## 阅读节选
每个DB的每个RetentionPolicy下面的每个Shard下都有自己的一个单独的WAL文件目录，Influxdb在启动的配置文件中需设置单独的WAL目录，来存储所有Shard的WAL文件。
每个Shard都对应一个WAL目录，目录下有多个wal文件，每个称作一个WALSegment,默认大小是10M。文件命名规则是，以_开头，中间是ID，扩展名是wal, 比如 _00001.wal
每次写入WAL的内容称为一个WALEntry, 在写入和读取这个Entry时需要序列化和反序列化,我们先来看一下其定义：

type WALEntry interface {
    Type() WalEntryType  // Entry的类型： WriteWALEntry， DeleteWALEntry, DeleteRangeWALEntry
    Encode(dst []byte) ([]byte, error)
    MarshalBinary() ([]byte, error) //使用上面的Encode方法作序列化
    UnmarshalBinary(b []byte) error //反序列化
    MarshalSize() int
}

我们下面来分析一下具体的三种WALEntry

WriteWALEntry

一组point组成一个WriteEALEntry,然后写入WALSegment;
point是一个series对应的一些field的集合，每个point被唯一的series + timestamp标识，可以简单将point理解为就是一个insert语句写入的内容。
定义：

type WriteWALEntry struct {
    Values map[string][]Value
    sz     int
}

其中Valuse是个map,它的key是series key + field, 它的value是具有相同的key的所有field value;其实就是把多个point按series key + field作了合并

结构图

influxdb_write_wal_entry.png
序列化Encode：完全按照上面的结构图来写入,比较清晰明了

func (w *WriteWALEntry) Encode(dst []byte) ([]byte, error) {
    // 计算总大小，欲分配内存
    encLen := w.MarshalSize() // Type (1), Key Length (2), and Count (4) for each key

    // allocate or re-slice to correct size
    if len(dst) < encLen {
        dst = make([]byte, encLen)

## 所示材料

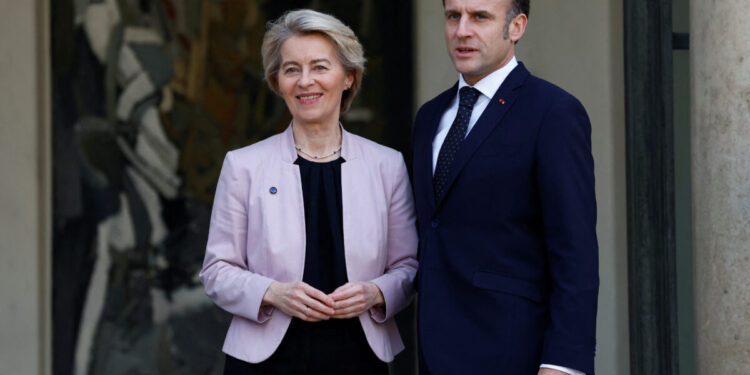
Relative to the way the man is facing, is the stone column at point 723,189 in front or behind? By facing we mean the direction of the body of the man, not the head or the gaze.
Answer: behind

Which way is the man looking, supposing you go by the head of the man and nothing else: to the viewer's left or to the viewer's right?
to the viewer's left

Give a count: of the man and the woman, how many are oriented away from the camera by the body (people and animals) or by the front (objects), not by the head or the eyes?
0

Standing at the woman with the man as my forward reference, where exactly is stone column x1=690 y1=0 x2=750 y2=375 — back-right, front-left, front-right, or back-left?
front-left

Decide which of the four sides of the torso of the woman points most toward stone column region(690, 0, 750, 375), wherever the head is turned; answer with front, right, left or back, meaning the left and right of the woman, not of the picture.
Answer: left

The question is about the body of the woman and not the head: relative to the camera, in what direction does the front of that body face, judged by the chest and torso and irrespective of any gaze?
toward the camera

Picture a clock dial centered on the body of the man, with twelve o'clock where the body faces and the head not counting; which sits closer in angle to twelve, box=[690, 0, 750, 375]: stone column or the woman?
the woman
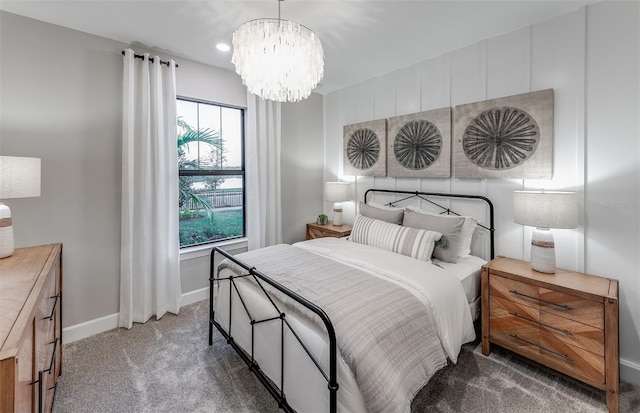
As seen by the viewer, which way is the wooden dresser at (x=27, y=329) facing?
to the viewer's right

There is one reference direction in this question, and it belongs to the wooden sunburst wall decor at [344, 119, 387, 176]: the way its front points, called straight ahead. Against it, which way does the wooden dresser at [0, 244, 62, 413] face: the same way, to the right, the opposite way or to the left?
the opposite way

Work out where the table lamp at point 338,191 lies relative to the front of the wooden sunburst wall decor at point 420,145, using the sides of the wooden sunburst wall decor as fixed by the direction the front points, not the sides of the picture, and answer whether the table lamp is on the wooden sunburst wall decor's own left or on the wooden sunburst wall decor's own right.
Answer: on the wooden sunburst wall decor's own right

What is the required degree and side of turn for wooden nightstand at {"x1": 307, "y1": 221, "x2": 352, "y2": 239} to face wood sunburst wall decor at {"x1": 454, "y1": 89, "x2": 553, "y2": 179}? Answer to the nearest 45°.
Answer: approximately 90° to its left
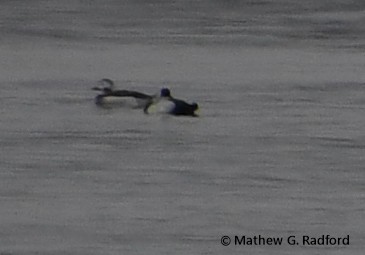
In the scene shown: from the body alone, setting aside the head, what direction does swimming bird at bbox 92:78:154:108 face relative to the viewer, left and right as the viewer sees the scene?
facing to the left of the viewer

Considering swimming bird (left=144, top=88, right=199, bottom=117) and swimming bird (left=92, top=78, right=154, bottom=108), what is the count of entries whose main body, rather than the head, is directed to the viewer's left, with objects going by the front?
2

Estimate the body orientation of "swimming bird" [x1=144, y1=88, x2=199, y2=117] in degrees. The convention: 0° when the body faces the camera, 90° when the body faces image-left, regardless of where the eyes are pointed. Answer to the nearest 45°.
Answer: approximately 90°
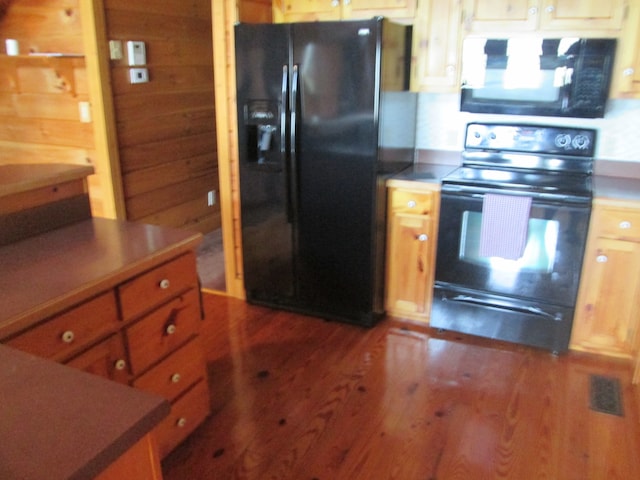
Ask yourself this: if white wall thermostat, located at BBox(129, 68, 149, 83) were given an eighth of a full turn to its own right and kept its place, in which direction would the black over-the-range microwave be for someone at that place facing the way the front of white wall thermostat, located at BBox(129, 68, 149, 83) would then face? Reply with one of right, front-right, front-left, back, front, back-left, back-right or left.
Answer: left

## 练习任务
1 > 请根据InfluxDB WAL说明，判断下列三个说法是否与原文相符。每项回答“是”或“否”，并原样引出起决定作用的原文词句。
(a) 每个WALSegment的默认大小是10M。
(b) WriteWALEntry中Values这个map的key只由timestamp构成。
(c) 每个point由series和timestamp共同唯一标识。
2 > 从InfluxDB WAL说明最后一行之后接着写下去。

## 逐题答案
1 >
(a) 是。依据：“默认大小是10M”
(b) 否。依据：“它的key是series key + field”
(c) 是。依据：“每个point被唯一的series + timestamp标识”

2 >
    } else {
        dst = dst[:encLen]
    }

    // Finally, encode the entry
    var n int
    var curType byte

    // 遍历Values,逐一编码
    for k, v := range w.Values {
        // 确定field的类型
        switch v[0].(type) {
        case FloatValue:
            curType = float64EntryType
        case IntegerValue:
            curType = integerEntryType
        case UnsignedValue:
            curType = unsignedEntryType
        case BooleanValue:
            curType = booleanEntryType
        case StringValue:
            curType = stringEntryType
        default:
            return nil, fmt.Errorf("unsupported value type: %T", v[0])
        }
        
        // 写入类型
        dst[n] = curType
        n++
 
        // 写入key长度，key = series key + field
        binary.BigEndian.PutUint16(dst[n:n+2], uint16(len(k)))
        n += 2
        // 写入 key
        n += copy(dst[n:], k)

        // 写入 value个数
        binary.BigEndian.PutUint32(dst[n:n+4], uint32(len(v)))
        n += 4

        // 逐一写入合部的value
        for _, vv := range v {
            binary.BigEndian.PutUint64(dst[n:n+8], uint64(vv.UnixNano()))
            n += 8

            switch vv := vv.(type) {
            case FloatValue:
                if curType != float64EntryType {
                    return nil, fmt.Errorf("incorrect value found in %T slice: %T", v[0].Value(), vv)
                }
                binary.BigEndian.PutUint64(dst[n:n+8], math.Float64bits(vv.value))
                n += 8
            case IntegerValue:
                if curType != integerEntryType {
                    return nil, fmt.Errorf("incorrect value found in %T slice: %T", v[0].Value(), vv)
                }
                binary.BigEndian.PutUint64(dst[n:n+8], uint64(vv.value))
                n += 8
            case UnsignedValue:
                if curType != unsignedEntryType {
                    return nil, fmt.Errorf("incorrect value found in %T slice: %T", v[0].Value(), vv)
                }
                binary.BigEndian.PutUint64(dst[n:n+8], uint64(vv.value))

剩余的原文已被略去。